Copy every record exactly.

======== Source data

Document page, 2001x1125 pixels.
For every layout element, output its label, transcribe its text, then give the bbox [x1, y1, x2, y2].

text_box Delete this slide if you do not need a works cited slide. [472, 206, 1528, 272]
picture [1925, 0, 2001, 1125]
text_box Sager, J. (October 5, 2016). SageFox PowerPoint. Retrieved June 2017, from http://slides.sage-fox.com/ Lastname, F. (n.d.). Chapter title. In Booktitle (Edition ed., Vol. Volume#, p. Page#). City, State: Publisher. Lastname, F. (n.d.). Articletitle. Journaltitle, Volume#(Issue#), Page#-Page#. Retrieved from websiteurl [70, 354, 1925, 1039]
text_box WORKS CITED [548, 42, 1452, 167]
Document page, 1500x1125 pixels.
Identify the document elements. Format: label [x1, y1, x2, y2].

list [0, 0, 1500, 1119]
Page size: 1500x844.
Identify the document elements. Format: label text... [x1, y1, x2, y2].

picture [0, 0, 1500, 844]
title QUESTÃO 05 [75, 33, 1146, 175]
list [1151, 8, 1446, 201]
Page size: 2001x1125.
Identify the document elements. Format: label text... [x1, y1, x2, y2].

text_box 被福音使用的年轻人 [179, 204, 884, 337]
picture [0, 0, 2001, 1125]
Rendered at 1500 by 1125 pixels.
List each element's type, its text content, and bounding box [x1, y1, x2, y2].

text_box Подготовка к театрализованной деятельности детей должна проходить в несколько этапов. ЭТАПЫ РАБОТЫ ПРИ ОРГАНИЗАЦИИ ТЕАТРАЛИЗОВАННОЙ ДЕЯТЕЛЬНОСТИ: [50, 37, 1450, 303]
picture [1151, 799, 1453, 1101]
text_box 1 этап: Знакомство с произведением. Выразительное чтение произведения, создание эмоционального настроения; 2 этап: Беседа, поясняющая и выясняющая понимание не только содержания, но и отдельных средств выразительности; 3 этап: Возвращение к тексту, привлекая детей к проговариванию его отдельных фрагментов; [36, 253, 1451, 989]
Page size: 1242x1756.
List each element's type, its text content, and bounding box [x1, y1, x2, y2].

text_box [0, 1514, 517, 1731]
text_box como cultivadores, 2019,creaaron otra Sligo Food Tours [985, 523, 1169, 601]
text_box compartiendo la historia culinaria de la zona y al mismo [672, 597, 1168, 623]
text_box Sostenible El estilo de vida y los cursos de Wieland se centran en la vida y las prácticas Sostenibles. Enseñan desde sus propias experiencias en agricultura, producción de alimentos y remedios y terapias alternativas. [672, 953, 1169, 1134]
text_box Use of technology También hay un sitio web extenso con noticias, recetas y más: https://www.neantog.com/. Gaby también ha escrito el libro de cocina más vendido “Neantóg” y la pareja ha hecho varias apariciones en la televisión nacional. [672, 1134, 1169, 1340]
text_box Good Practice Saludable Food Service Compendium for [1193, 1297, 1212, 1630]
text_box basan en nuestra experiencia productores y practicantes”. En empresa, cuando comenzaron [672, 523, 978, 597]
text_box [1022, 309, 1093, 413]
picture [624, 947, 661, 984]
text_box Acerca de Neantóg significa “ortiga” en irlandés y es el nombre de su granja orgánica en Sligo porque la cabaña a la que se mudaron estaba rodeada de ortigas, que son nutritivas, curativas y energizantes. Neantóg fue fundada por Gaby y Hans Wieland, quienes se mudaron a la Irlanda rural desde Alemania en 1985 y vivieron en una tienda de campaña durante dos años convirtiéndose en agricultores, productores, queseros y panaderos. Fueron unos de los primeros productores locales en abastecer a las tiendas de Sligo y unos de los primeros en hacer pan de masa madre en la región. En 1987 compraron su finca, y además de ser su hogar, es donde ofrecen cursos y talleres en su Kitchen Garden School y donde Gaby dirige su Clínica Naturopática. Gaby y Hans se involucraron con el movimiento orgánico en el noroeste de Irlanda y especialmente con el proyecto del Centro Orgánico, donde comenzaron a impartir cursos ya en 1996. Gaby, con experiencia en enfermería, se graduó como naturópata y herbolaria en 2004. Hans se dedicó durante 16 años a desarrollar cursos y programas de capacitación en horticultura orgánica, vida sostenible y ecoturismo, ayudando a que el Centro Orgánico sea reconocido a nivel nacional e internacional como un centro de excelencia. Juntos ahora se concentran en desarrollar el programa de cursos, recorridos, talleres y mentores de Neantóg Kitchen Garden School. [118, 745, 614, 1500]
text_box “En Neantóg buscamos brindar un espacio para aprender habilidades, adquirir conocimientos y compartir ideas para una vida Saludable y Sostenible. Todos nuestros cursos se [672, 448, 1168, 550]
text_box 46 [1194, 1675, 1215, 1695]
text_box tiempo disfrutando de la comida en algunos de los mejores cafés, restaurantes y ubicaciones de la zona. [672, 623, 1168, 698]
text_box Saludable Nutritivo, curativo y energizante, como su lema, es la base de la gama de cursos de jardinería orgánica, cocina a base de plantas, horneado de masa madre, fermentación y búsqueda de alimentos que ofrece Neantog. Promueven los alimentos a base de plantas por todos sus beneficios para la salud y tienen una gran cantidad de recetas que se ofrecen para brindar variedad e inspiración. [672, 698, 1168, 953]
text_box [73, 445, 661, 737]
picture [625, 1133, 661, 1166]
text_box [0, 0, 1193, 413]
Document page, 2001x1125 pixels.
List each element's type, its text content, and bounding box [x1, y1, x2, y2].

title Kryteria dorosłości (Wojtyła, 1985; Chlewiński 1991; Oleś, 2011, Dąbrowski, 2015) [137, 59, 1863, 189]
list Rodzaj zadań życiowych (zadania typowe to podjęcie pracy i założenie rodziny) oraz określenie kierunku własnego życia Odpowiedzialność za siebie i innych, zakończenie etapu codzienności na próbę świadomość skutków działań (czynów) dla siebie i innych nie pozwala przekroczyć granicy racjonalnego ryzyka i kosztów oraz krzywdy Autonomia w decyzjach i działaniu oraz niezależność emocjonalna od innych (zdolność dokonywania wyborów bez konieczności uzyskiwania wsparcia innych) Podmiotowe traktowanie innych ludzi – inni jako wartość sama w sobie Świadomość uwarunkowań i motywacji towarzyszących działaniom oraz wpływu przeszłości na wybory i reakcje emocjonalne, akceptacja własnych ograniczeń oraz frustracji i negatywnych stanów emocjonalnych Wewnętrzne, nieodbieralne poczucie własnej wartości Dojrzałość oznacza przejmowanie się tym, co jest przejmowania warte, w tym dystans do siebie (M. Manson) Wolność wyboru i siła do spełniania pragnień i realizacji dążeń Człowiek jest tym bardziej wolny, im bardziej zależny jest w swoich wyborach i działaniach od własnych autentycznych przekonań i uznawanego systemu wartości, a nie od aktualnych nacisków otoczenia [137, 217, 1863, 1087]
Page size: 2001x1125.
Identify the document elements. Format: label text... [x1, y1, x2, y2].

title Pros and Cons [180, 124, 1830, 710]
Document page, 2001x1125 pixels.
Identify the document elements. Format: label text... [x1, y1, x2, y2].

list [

================

Written answer:
Document page, 2001x1125 pixels.
For every layout element, output its label, transcribe its text, then give the bbox [x1, y1, x2, y2].

text_box Delete this slide if you do not need a works cited slide. [472, 206, 1528, 272]
picture [1925, 0, 2001, 1125]
text_box Sager, J. (October 5, 2016). SageFox PowerPoint. Retrieved June 2017, from http://slides.sage-fox.com/ Lastname, F. (n.d.). Chapter title. In Booktitle (Edition ed., Vol. Volume#, p. Page#). City, State: Publisher. Lastname, F. (n.d.). Articletitle. Journaltitle, Volume#(Issue#), Page#-Page#. Retrieved from websiteurl [70, 354, 1925, 1039]
text_box WORKS CITED [548, 42, 1452, 167]
Document page, 1500x1125 pixels.
Identify the document elements. Format: label [x1, y1, x2, y2].

list [0, 0, 1500, 1119]
Page size: 1500x844.
Identify the document elements. Format: label text... [x1, y1, x2, y2].

picture [0, 0, 1500, 844]
title QUESTÃO 05 [75, 33, 1146, 175]
list [1151, 8, 1446, 201]
Page size: 2001x1125.
Identify the document elements. Format: label text... [x1, y1, x2, y2].

text_box 被福音使用的年轻人 [179, 204, 884, 337]
picture [0, 0, 2001, 1125]
Rendered at 1500 by 1125 pixels.
List each element's type, its text content, and bounding box [x1, y1, x2, y2].

text_box Подготовка к театрализованной деятельности детей должна проходить в несколько этапов. ЭТАПЫ РАБОТЫ ПРИ ОРГАНИЗАЦИИ ТЕАТРАЛИЗОВАННОЙ ДЕЯТЕЛЬНОСТИ: [50, 37, 1450, 303]
picture [1151, 799, 1453, 1101]
text_box 1 этап: Знакомство с произведением. Выразительное чтение произведения, создание эмоционального настроения; 2 этап: Беседа, поясняющая и выясняющая понимание не только содержания, но и отдельных средств выразительности; 3 этап: Возвращение к тексту, привлекая детей к проговариванию его отдельных фрагментов; [36, 253, 1451, 989]
Page size: 1242x1756.
List each element's type, its text content, and bounding box [x1, y1, x2, y2].

text_box [0, 1514, 517, 1731]
text_box como cultivadores, 2019,creaaron otra Sligo Food Tours [985, 523, 1169, 601]
text_box compartiendo la historia culinaria de la zona y al mismo [672, 597, 1168, 623]
text_box Sostenible El estilo de vida y los cursos de Wieland se centran en la vida y las prácticas Sostenibles. Enseñan desde sus propias experiencias en agricultura, producción de alimentos y remedios y terapias alternativas. [672, 953, 1169, 1134]
text_box Use of technology También hay un sitio web extenso con noticias, recetas y más: https://www.neantog.com/. Gaby también ha escrito el libro de cocina más vendido “Neantóg” y la pareja ha hecho varias apariciones en la televisión nacional. [672, 1134, 1169, 1340]
text_box Good Practice Saludable Food Service Compendium for [1193, 1297, 1212, 1630]
text_box basan en nuestra experiencia productores y practicantes”. En empresa, cuando comenzaron [672, 523, 978, 597]
text_box [1022, 309, 1093, 413]
picture [624, 947, 661, 984]
text_box Acerca de Neantóg significa “ortiga” en irlandés y es el nombre de su granja orgánica en Sligo porque la cabaña a la que se mudaron estaba rodeada de ortigas, que son nutritivas, curativas y energizantes. Neantóg fue fundada por Gaby y Hans Wieland, quienes se mudaron a la Irlanda rural desde Alemania en 1985 y vivieron en una tienda de campaña durante dos años convirtiéndose en agricultores, productores, queseros y panaderos. Fueron unos de los primeros productores locales en abastecer a las tiendas de Sligo y unos de los primeros en hacer pan de masa madre en la región. En 1987 compraron su finca, y además de ser su hogar, es donde ofrecen cursos y talleres en su Kitchen Garden School y donde Gaby dirige su Clínica Naturopática. Gaby y Hans se involucraron con el movimiento orgánico en el noroeste de Irlanda y especialmente con el proyecto del Centro Orgánico, donde comenzaron a impartir cursos ya en 1996. Gaby, con experiencia en enfermería, se graduó como naturópata y herbolaria en 2004. Hans se dedicó durante 16 años a desarrollar cursos y programas de capacitación en horticultura orgánica, vida sostenible y ecoturismo, ayudando a que el Centro Orgánico sea reconocido a nivel nacional e internacional como un centro de excelencia. Juntos ahora se concentran en desarrollar el programa de cursos, recorridos, talleres y mentores de Neantóg Kitchen Garden School. [118, 745, 614, 1500]
text_box “En Neantóg buscamos brindar un espacio para aprender habilidades, adquirir conocimientos y compartir ideas para una vida Saludable y Sostenible. Todos nuestros cursos se [672, 448, 1168, 550]
text_box 46 [1194, 1675, 1215, 1695]
text_box tiempo disfrutando de la comida en algunos de los mejores cafés, restaurantes y ubicaciones de la zona. [672, 623, 1168, 698]
text_box Saludable Nutritivo, curativo y energizante, como su lema, es la base de la gama de cursos de jardinería orgánica, cocina a base de plantas, horneado de masa madre, fermentación y búsqueda de alimentos que ofrece Neantog. Promueven los alimentos a base de plantas por todos sus beneficios para la salud y tienen una gran cantidad de recetas que se ofrecen para brindar variedad e inspiración. [672, 698, 1168, 953]
text_box [73, 445, 661, 737]
picture [625, 1133, 661, 1166]
text_box [0, 0, 1193, 413]
Document page, 2001x1125 pixels.
List each element's type, its text content, and bounding box [x1, y1, x2, y2].

title Kryteria dorosłości (Wojtyła, 1985; Chlewiński 1991; Oleś, 2011, Dąbrowski, 2015) [137, 59, 1863, 189]
list Rodzaj zadań życiowych (zadania typowe to podjęcie pracy i założenie rodziny) oraz określenie kierunku własnego życia Odpowiedzialność za siebie i innych, zakończenie etapu codzienności na próbę świadomość skutków działań (czynów) dla siebie i innych nie pozwala przekroczyć granicy racjonalnego ryzyka i kosztów oraz krzywdy Autonomia w decyzjach i działaniu oraz niezależność emocjonalna od innych (zdolność dokonywania wyborów bez konieczności uzyskiwania wsparcia innych) Podmiotowe traktowanie innych ludzi – inni jako wartość sama w sobie Świadomość uwarunkowań i motywacji towarzyszących działaniom oraz wpływu przeszłości na wybory i reakcje emocjonalne, akceptacja własnych ograniczeń oraz frustracji i negatywnych stanów emocjonalnych Wewnętrzne, nieodbieralne poczucie własnej wartości Dojrzałość oznacza przejmowanie się tym, co jest przejmowania warte, w tym dystans do siebie (M. Manson) Wolność wyboru i siła do spełniania pragnień i realizacji dążeń Człowiek jest tym bardziej wolny, im bardziej zależny jest w swoich wyborach i działaniach od własnych autentycznych przekonań i uznawanego systemu wartości, a nie od aktualnych nacisków otoczenia [137, 217, 1863, 1087]
Page size: 2001x1125.
Identify the document elements. Format: label text... [x1, y1, x2, y2].

title Pros and Cons [180, 124, 1830, 710]
Document page, 2001x1125 pixels.
Identify the document elements. Format: label text... [x1, y1, x2, y2].

list [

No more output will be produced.